Adding a new platform, or even a new locale, was painful in a multiplicative rather than an additive way. Also, if we ever needed to re-spin a set of nightlies (which implies a new round of nightly updates), it meant that nightly update generation wouldn’t catch up for over 24 hours.
Make it right
Under these conditions, the decision to parallelize update generation was easy, the only question was how. We did consider simply adding more Linux VMs to generate updates, but that would have involved writing code to manage the pending update queue across multiple machines, or at the very least introducing an dedicated update generation machine per platform. The more straightforward solution would be to use the massive parallelization already provided by our existing build slave pool.
The first hurdle in generating our nightly updates on the build slaves was ensuring that the MAR (Mozilla ARchive) and binary diff tools worked on platforms other than Linux (which they now do) and were built automatically for branches on which we wanted to provide nightly updates (which they are now). There were also a bunch of build system changes that needed to happen to get MAR files uploaded automatically from the build slaves. After that, it was testing, lots and *lots* of testing. Last week, we finally got out of the testing phase and were able to deploy the changes for mozilla-central.
There are always trade-offs when making a change like this, but honestly this is a pretty big win. Here are some typical l10n build scenarios from last week compared to the previous week before the updates-on-slave changes were in place:
|Platform||Last Build Finished (before)
|Last Build Finished (now)
|Update available (before)
|Update available (now)
|Linux||03:44||04:22||1.5 – 5||18:05||04:18|
|Mac OS X||06:10||06:24||2.5 – 4.5||16:55||06:24|
|Windows||05:45||06:58||3 – 4||19:50||06:58|
In aggregate, we’ve added a maximum of 5 minutes/locale (often much less) x ~75 of locales, or 375 minutes, to the total time required to build all locales for a given branch on a given platform. Given 8 build slaves per platform assigned to create l10n nightly repacks, this means that the final l10n nightly repack on any build slave will finish roughly 45 minutes later than it did before the change. The parallelization of the overall process more than compensates though, at least as far as nightly updates are concerned. For example, the zh-TW localized Windows build may finish at 07:00 PDT now instead of 0615 PDT, but it’s nightly update is also immediately available at 07:00 PDT. English (en-US) builds also have their updates generated on the slaves, but since their updates were prioritized before anyway, they continue to be timely.

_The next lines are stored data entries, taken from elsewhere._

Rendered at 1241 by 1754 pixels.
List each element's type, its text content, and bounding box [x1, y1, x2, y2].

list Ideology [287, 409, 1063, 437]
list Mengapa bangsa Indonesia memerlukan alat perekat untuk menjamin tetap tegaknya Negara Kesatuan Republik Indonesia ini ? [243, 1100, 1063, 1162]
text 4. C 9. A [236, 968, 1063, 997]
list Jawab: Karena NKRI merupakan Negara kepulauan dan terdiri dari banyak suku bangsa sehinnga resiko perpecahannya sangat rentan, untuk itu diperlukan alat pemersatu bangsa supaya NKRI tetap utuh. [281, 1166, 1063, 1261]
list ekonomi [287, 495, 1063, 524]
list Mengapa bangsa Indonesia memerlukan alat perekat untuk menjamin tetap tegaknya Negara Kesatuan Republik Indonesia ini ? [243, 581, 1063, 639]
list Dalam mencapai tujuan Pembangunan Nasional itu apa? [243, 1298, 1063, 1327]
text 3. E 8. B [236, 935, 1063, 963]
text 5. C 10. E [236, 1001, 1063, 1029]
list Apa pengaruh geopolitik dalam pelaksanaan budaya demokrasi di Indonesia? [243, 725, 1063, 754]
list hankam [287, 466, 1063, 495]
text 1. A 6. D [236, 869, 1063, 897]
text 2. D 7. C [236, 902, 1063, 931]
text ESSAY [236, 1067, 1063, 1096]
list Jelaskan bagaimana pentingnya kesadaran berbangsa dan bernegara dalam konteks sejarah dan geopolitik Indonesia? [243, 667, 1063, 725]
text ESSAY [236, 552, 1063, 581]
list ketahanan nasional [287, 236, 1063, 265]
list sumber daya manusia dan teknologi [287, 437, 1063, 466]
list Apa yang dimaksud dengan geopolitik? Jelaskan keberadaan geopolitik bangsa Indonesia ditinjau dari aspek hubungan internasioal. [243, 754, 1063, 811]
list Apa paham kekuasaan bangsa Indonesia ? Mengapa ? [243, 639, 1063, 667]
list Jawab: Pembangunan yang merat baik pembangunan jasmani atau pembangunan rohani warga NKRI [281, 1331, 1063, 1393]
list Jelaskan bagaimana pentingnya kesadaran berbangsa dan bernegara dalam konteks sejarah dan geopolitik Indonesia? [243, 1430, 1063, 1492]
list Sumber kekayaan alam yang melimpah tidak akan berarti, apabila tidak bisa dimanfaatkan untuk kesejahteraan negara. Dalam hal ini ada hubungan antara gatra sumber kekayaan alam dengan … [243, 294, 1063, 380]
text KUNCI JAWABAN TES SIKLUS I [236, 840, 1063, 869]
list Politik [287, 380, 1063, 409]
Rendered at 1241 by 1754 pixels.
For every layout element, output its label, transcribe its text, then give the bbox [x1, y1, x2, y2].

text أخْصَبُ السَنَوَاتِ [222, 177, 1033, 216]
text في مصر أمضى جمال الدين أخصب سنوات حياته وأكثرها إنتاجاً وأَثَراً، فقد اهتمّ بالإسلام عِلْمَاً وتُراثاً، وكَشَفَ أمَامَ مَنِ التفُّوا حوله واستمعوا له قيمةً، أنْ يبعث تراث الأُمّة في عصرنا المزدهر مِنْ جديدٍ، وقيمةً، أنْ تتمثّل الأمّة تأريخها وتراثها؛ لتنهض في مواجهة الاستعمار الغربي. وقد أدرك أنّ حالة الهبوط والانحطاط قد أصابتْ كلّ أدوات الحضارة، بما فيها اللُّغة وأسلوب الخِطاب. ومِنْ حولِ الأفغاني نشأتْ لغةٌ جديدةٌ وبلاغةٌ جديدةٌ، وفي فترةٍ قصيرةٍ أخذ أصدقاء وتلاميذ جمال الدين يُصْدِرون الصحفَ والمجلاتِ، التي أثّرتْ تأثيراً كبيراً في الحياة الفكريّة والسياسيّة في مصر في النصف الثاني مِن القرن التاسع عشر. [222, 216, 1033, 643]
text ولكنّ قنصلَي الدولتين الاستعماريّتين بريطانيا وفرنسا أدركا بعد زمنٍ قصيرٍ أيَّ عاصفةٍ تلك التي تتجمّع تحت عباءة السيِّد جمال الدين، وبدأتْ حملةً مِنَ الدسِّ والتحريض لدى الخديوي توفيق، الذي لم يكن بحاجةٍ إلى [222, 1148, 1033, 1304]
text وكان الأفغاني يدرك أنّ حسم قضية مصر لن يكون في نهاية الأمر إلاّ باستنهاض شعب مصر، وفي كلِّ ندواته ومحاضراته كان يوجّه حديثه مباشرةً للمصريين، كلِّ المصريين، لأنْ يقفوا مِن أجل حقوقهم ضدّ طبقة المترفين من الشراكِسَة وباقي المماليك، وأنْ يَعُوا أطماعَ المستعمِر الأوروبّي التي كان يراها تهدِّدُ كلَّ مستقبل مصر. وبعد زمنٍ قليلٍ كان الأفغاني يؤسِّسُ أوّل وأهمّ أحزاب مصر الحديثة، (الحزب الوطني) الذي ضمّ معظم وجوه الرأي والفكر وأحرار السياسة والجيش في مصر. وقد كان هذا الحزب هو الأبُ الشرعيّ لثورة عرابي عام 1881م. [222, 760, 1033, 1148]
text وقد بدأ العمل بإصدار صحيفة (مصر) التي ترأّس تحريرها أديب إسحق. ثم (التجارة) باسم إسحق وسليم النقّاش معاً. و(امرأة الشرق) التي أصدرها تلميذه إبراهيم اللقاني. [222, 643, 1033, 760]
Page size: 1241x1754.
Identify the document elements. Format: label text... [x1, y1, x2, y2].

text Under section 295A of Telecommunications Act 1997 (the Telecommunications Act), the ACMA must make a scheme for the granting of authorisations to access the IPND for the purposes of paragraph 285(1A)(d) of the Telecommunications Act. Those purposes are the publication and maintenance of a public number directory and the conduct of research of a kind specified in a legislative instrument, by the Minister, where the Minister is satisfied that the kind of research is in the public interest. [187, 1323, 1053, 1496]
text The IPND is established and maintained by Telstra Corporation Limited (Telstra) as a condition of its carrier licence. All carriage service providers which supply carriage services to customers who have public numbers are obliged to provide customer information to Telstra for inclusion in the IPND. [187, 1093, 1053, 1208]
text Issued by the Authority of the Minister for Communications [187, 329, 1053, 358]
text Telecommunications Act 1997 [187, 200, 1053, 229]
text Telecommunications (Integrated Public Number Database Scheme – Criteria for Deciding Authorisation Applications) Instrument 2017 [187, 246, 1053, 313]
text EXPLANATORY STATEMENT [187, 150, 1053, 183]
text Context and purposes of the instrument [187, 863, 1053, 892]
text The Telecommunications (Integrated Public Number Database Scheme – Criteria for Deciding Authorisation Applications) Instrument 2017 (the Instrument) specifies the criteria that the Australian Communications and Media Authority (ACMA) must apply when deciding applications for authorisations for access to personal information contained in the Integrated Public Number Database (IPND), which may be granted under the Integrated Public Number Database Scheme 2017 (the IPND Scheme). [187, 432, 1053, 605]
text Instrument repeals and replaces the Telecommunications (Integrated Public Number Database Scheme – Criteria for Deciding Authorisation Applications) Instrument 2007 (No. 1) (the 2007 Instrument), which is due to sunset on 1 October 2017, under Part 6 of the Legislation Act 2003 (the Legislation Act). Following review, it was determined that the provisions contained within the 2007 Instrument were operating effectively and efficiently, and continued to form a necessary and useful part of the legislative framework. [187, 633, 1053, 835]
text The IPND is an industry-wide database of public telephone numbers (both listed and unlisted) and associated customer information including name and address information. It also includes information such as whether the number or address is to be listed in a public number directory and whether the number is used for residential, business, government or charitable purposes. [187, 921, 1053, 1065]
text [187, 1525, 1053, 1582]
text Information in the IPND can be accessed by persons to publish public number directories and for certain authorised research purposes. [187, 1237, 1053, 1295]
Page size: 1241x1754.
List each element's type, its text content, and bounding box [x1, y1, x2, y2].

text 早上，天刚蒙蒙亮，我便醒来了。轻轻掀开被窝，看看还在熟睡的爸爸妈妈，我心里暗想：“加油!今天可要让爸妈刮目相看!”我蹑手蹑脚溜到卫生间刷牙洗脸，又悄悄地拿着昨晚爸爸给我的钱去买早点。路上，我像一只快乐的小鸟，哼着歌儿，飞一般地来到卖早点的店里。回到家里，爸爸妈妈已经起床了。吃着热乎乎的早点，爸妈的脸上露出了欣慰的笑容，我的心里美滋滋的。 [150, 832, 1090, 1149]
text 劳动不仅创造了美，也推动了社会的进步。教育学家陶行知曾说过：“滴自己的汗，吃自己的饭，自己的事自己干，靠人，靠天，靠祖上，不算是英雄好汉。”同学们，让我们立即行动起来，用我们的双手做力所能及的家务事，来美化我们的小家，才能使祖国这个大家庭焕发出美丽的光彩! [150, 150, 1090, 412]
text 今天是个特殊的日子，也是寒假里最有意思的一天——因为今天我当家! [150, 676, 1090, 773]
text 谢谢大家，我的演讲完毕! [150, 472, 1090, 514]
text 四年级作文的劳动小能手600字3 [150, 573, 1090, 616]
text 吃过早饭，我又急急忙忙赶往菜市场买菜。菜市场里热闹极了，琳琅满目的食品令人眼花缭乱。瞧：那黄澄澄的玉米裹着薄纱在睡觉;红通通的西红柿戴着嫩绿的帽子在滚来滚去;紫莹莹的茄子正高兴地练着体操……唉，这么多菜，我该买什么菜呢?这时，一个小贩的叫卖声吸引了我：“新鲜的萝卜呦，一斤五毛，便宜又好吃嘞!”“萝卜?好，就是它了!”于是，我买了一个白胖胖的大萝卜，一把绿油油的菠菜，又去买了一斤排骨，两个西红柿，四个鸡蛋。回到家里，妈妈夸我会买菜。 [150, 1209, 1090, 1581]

The localized builds also need to build the binary diff tool (bsdiff), but we re-use the same checkout for the tools from one l10n build to the next, so we only ever have to incur that build cost once, in the absence of a clobber. Even when we do need to rebuild bsdiff, since we also re-use the existing configuration steps and make targets that have already been run earlier in the l10n build process, the maximum time we ever spend building the bsdiff tool is about 1 min.
Perhaps what’s most exciting about this change are the possibilities it opens up for us, and for others.
Nick is already busy extending this work to provide nightly updates for project branches. Project branches are a relatively new thing in the Mozilla world, and soon the developers working on them will be able to stay current code-wise just the same as if they were working on mozilla-central. KaiRo also tells me that he’s only a few days away from having nightly partial updates available for SeaMonkey for the first time ever!